Cresce em parques, jardins e beiras de estradas em cobertura morta de lascas de madeira na Eurásia, Austrália e oeste da América do Norte.
Taxonomia
Descrita inicialmente como Naucoria putaminum pelo micologista francês René Maire em 1913, da terra do jardim que estava coberta de caroços de ameixa.[2] Foi transferida para o gênero Agrocybe [en] por Rolf Singer em 1936.[3]
Descrição
Os basidiomas possuem um píleo convexo que depois se achata na maturidade, às vezes desenvolvendo um umbo raso; o píleo atinge um diâmetro de 3–10 cm. Sua cor é inicialmente marrom-escura, mas desbota para castanho claro amarelado com a idade. A superfície do píleo é lisa, fosca e finamente pruinosa – como se coberta por farinha muito fina. As lamelas, que têm fixação adnata no estipe, são de cor marrom-cinza pálida, mas depois escurecem para marrom-escuro após a maturação dos esporos. As lamelas são moderadamente próximas e intercaladas com lamélulas (lamelas curtas que não se estendem completamente da margem do píleo até o estipe).[4]

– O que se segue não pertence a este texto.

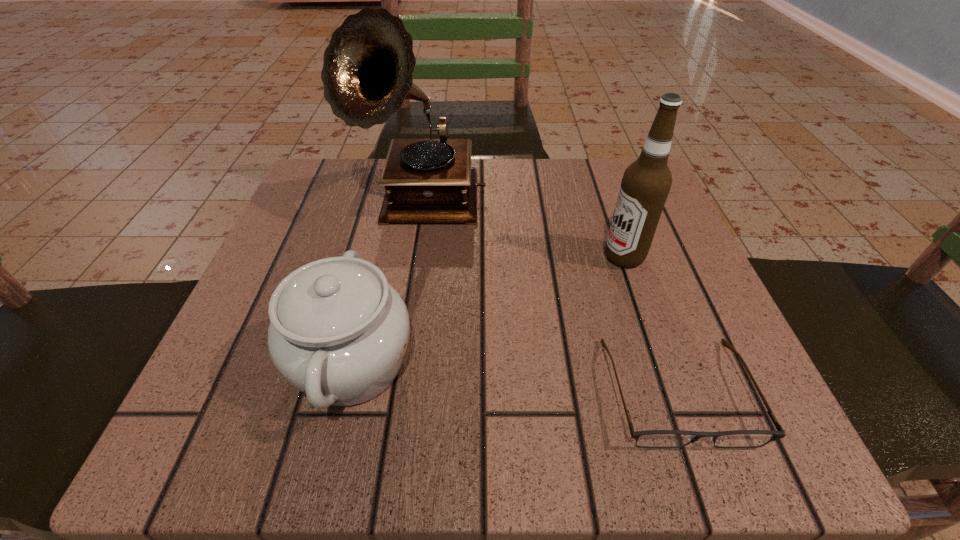
Where is `object present at the near right corner`? The width and height of the screenshot is (960, 540). object present at the near right corner is located at coordinates (651, 438).

Identify the location of vacant space at the far edge of the desktop. This screenshot has width=960, height=540. (482, 219).

This screenshot has height=540, width=960. I want to click on free spot at the near edge of the desktop, so click(x=485, y=449).

Where is `vacant area at the left edge`? vacant area at the left edge is located at coordinates (249, 307).

This screenshot has width=960, height=540. I want to click on vacant space at the right edge of the desktop, so click(x=677, y=239).

At what (x,y) coordinates should I click in order to perform the action: click on free space at the far left corner of the desktop. Please return your answer as a coordinate pair (x, y). Image resolution: width=960 pixels, height=540 pixels. Looking at the image, I should click on (327, 160).

Locate an element on the screen. free space at the near left corner is located at coordinates (307, 434).

Where is `vacant space at the far right corner`? vacant space at the far right corner is located at coordinates (604, 197).

In the image, there is a desktop. Identify the location of vacant space at the near right corner. tap(684, 456).

This screenshot has width=960, height=540. Identify the location of free space between the second shortest object and the third nearest object. (488, 310).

O estipe cilíndrico mede 5–8 cm de comprimento por 1–1,5 cm de espessura e é mais grosso tanto no ápice quanto na base clavada. Inicialmente recheado com medula cotonosa, o estipe eventualmente torna-se oco. Tem a mesma cor do píleo e uma superfície marcada por finas saliências (particularmente perto do topo); essas saliências originam-se de cordões miceliais. A carne do cogumelo é branca, com até 1,5 cm de espessura e não muda de cor quando cortada ou ferida. Seu odor é tanto farináceo (como farinha recém-moída) quanto fúngico, enquanto o sabor é amargo, com um retrogosto de pepino.[4] Os cogumelos não são comestíveis.[5]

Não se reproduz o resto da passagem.